One of the biggest risks a modern student faces is a broken phone or laptop. Jake Hertz and Isaac Roberts are two UR students that have launched a new business to fix this exact need: Campus Tech Repair.

Hertz and Roberts started their business three weeks ago. In those three weeks, they’ve had amazing success. In the first day they had posters up, they received nearly a dozen calls from students. Despite not having backgrounds in business, the two gladly accepted the challenges of starting up such an in-demand service.

Hertz and Roberts experienced such a high demand because of the lack of any other hardware repair service on campus. The IT Center itself only provides software fixes: Hertz surmised that this was because of the increased liabilities faced by repair services. Hertz and Roberts do make customers sign a release of liability, yet they also want to build a higher level of trust.

“Sometimes it’s hard. People say, ‘How can I trust you?’ Really, it’s you trust us or you don’t, it’s the same thing as anything else. ” said Hertz.

This, Hertz noted, was the only real challenge that they expect to face.

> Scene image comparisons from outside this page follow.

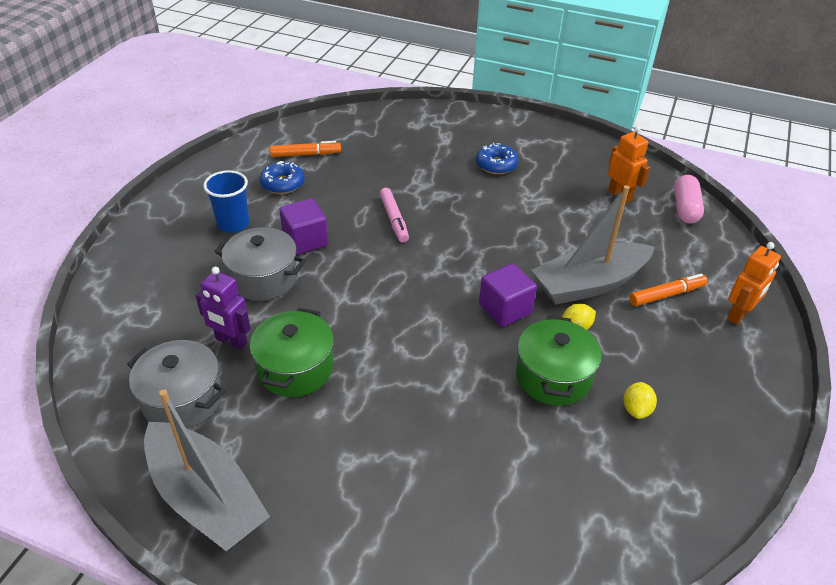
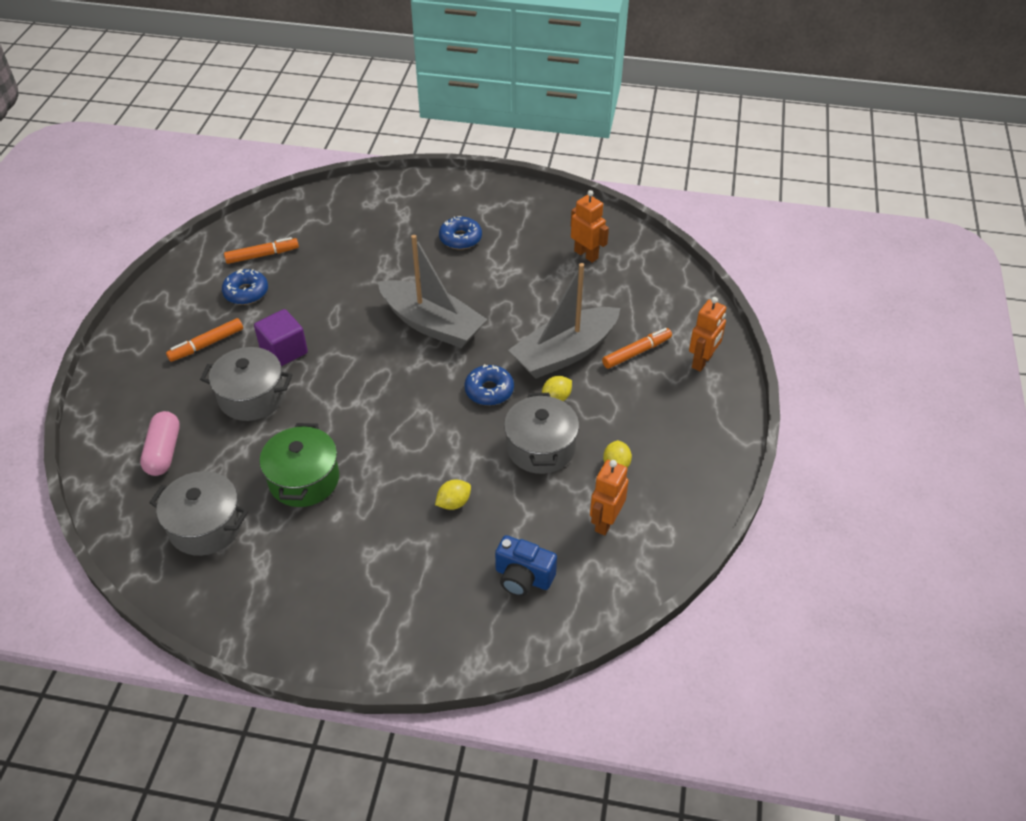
camera: 10 degrees left, 5 degrees up
grey boat [144,389,270,551] -> grey boat moved to [378,235,488,348]
purple robot [196,267,250,350] -> none
blue cup [204,170,250,233] -> orange marker [166,318,243,362]
pink marker [380,188,409,243] -> none
purple cube [479,263,537,327] -> blue donut [464,364,514,406]
green pot [516,316,602,406] -> grey pot [504,393,579,474]
pink capsule [674,175,704,224] -> pink capsule moved to [140,411,180,476]
none -> yellow lemon [435,479,471,510]
none -> blue camera [495,535,557,597]
none -> orange robot [590,460,629,535]

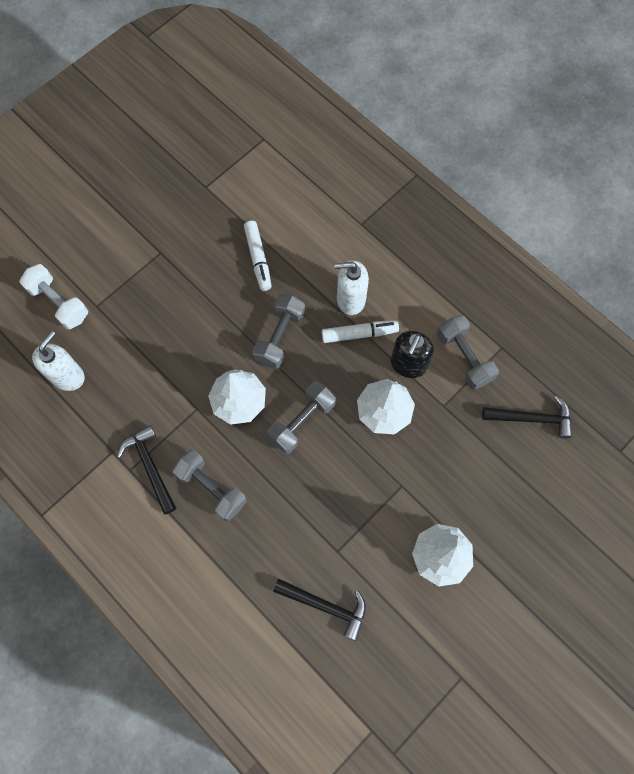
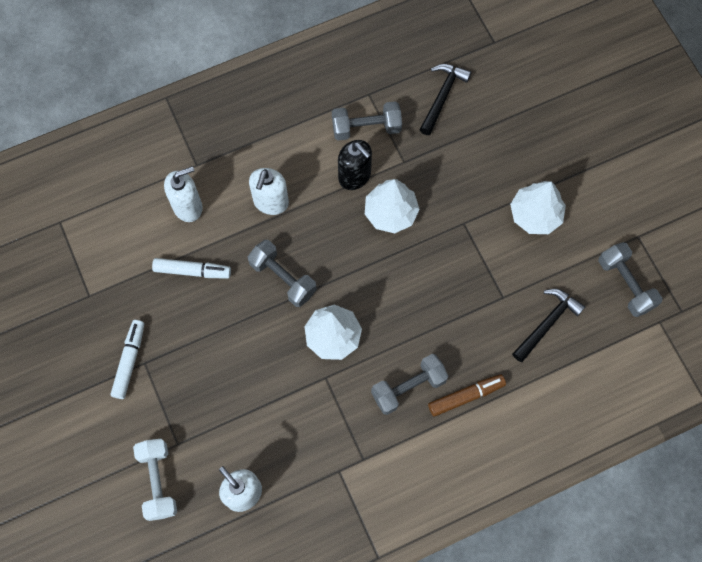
camera: 70 degrees left, 0 degrees up
white dumbbell [19,264,88,329] -> white dumbbell turned 75 degrees counterclockwise [133,439,177,521]
black hammer [117,425,176,515] -> none
grey dumbbell [267,381,336,454] -> grey dumbbell moved to [598,242,662,317]
white marker [321,320,399,343] -> white marker moved to [111,320,144,399]
none -> white soap dispenser [164,166,203,222]
none -> brown marker [428,374,506,417]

Becoming directly affiliated with or sponsored by the school could solve the problem of community trust. Hertz and Roberts have already engaged in conversation with the University toward this end.

“We’re going to try to get a sponsorship with them. We’ve talked with people in the Ain Center for Entrepreneurship in the Simon School,” Hertz said.

The Ain Center for Entrepreneurship seeks to “identify and create new partnerships with students, alumni, local businesses, and nonprofit organizations.”

One program of the Ain Center that the two wish to look into is the “Student Incubator.” Such a move would allow them to develop a more-permanent structure to Campus Tech Repair. The Incubator provides resources such as furnished office space, Wi-Fi, access to conference room, and guidance. Yet, there’s a problem with this.

“The appeal of what we do is that we’re on campus, so we both just work out of our rooms,” Hertz said.

The main selling point of their service is its convenience, as well as the relatively low price. Many students have neither the time nor the means to visit a phone repair service in a store, in addition to the problem of cost. For them, Campus Tech Repair is the desired alternative.

Hertz is optimistic about the future of the business. The two partners dream of expanding the scope of their operation to include more students, and be able to meet all student hardware needs. They’ve even received requests to repair a Playstation, in addition to their specialties of computer and smartphone repair. They believe that with the support of the University, and the community, they could become an integral part of campus services.